## Records for this task
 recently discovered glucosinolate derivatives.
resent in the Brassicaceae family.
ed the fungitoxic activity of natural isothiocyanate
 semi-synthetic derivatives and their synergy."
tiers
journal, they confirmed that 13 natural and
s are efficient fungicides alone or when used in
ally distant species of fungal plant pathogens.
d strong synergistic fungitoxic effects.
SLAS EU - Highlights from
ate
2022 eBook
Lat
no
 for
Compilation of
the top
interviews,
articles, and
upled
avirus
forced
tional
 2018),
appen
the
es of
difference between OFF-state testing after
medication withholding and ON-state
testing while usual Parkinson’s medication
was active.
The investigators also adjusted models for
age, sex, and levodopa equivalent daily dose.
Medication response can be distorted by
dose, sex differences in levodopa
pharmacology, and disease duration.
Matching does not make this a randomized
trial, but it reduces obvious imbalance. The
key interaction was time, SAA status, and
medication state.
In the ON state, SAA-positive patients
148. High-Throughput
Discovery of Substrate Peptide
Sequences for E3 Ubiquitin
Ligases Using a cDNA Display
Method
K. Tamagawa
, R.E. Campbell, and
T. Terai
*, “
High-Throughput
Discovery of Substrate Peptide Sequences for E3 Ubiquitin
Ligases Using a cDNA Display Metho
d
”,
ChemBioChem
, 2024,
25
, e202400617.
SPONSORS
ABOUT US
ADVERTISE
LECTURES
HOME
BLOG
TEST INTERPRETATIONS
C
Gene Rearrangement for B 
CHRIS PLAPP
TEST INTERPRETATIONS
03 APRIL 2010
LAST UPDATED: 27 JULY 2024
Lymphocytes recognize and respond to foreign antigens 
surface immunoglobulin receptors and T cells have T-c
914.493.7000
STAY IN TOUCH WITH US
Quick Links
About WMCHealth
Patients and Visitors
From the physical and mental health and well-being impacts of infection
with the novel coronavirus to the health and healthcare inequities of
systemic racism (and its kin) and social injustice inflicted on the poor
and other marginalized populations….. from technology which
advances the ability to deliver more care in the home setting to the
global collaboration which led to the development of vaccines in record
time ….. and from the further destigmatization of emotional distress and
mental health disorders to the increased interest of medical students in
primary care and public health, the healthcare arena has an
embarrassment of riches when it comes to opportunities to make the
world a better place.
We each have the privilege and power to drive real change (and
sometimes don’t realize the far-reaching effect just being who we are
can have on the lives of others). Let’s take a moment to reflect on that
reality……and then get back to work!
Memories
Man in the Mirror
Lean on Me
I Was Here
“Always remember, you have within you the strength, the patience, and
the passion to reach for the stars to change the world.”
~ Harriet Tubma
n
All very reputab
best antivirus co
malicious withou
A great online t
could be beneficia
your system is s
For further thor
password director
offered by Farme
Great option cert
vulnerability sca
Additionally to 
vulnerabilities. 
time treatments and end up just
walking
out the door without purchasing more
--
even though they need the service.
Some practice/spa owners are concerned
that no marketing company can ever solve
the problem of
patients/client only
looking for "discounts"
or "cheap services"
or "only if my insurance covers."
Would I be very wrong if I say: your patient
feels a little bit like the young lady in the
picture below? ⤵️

...

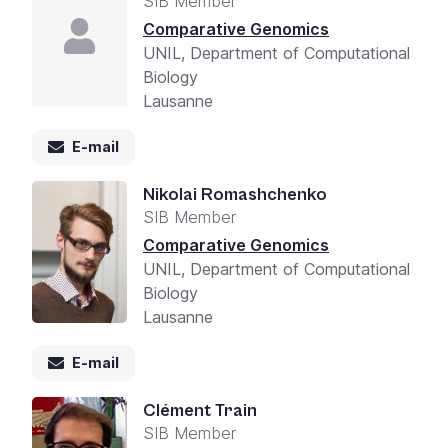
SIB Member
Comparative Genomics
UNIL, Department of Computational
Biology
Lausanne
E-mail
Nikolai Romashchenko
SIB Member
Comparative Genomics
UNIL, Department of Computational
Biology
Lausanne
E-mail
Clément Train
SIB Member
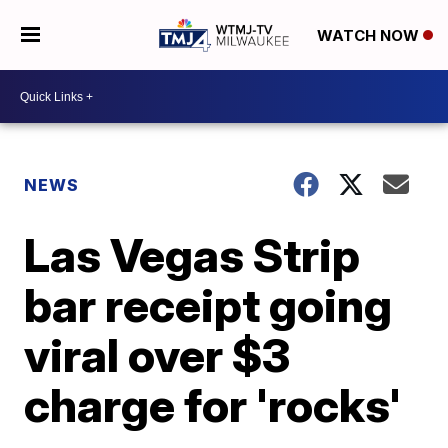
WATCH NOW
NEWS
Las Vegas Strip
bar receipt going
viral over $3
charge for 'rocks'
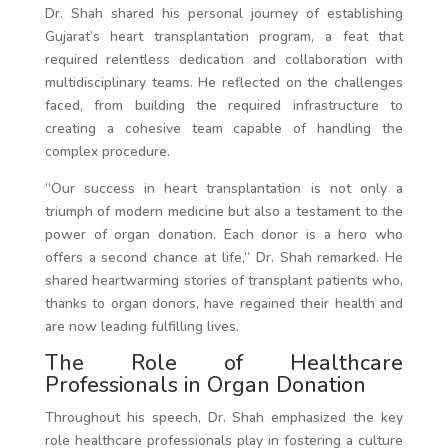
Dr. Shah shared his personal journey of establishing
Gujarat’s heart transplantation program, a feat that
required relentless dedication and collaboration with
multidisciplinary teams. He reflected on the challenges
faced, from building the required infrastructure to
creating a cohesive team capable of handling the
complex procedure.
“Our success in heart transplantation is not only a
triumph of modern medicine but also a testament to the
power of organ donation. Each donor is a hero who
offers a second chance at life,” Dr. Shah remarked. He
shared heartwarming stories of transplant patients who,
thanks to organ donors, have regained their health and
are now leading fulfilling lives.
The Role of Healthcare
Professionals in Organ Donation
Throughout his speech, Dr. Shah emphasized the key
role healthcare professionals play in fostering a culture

## How to complete this task
In the listing above, find the line with "recently discovered glucosinolate" and the line with "testing while usual Parkinson’s medication", then print exactly those two lines and every line between them, and nothing more.

## Result of this task
 recently discovered glucosinolate derivatives.
resent in the Brassicaceae family.
ed the fungitoxic activity of natural isothiocyanate
 semi-synthetic derivatives and their synergy."
tiers
journal, they confirmed that 13 natural and
s are efficient fungicides alone or when used in
ally distant species of fungal plant pathogens.
d strong synergistic fungitoxic effects.
SLAS EU - Highlights from
ate
2022 eBook
Lat
no
 for
Compilation of
the top
interviews,
articles, and
upled
avirus
forced
tional
 2018),
appen
the
es of
difference between OFF-state testing after
medication withholding and ON-state
testing while usual Parkinson’s medication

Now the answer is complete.